I don’t normally do extended blog posts about my personal knitting projects, but we get so many questions about this yarn so I thought I would show you!
Last fall, I knit a Latte Baby Coat for little Levi. It was too big, in the way that baby sweaters should be lest they only fit for a single week, and it kind of made him look like a little Jedi. And thus the nickname “Jedi Robe” was born. After a winter of snowy walks in the woods, Dan expressed some jealousy for Levi’s sweater, which was big and thick and warm (and which he outgrew in March, perfect timing), so I resolved to knit them both one for this coming winter.
We chose Emilien as a starting point for Dan’s sweater as I doubt the basketweave buttonband would fly, and of course it could only be in a single color, “a man color,” and after much perusing and sampling and surveying, he chose my original pick, Blue Moon Fiber Arts Targhee Worsted in Pining 4 Ewe.

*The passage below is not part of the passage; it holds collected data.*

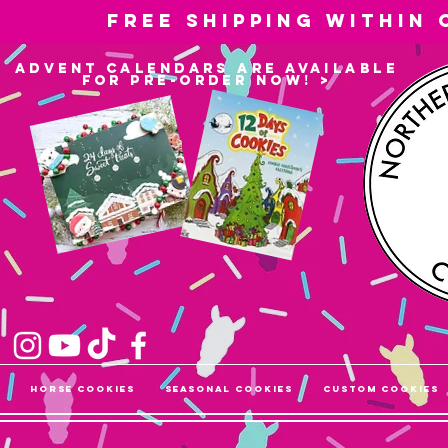
Free shipping within
advent calendars are available
for pre-order now! >
Horse Cookies
Seasonal Cookies
Custom Cookies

Targhee Worsted is everything I love in a yarn. In a word, I’d say it’s wooly. Just how I like it! It’s a nice sturdy worsted weight that will knit up to a true worsted gauge happily and could even take an aran gauge if you like your knits a little drapier. It’s got a lovely stitch definition for cables and ribbing and armhole details.

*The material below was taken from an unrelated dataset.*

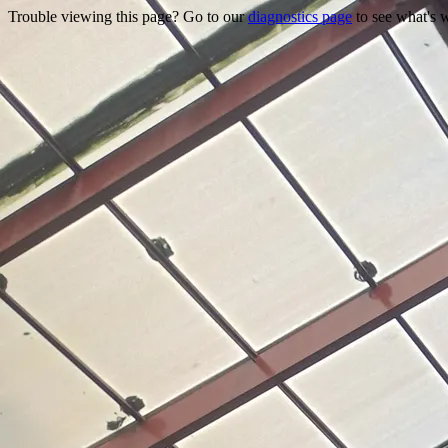
Trouble viewing this page? Go to our
diagnostics page
to see what's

But of course, the million dollar question, is it soft? And I’ll admit, I’m not really sure how to answer your question, but only because the answer really is, “it depends on what you are comparing it to.”
The majority of our hand-dyed wool yarns are milled with superwash merino, which is by its very nature and incredibly fine and short fiber that has been processed repeatedly until all that’s left are the smoothest bits. It’s very, very soft. Targhee Worsted is milled with Targhee fiber, which is similarly fine and soft, but, unlike merino, Targhee has a lot of crimp to it, which makes it much less smooth, and in this case is also not superwash, which means it’s not processed quite so much, which will also make it less smooth.
What this means for your final yarn is that it is still quite soft by wool standards, but it’s also still got its crimp, and with longer staple lengths you’ll also find it both looks and feels a little more hairy. You know, wooly. It feels like wool, but, fine wool. It manages to simultaneously have a real wool feel and also be soft, but it won’t feel soft next to your cashmerinos. For me, the real test was if Dan could wear it, as he is someone who’s pretty sensitive to wool and alpaca fibers, so I knit him a little swatch and made him tuck it in the collar of his shirt and wear it around. The verdict? Plenty soft, not itchy at all. And so a sweater was born.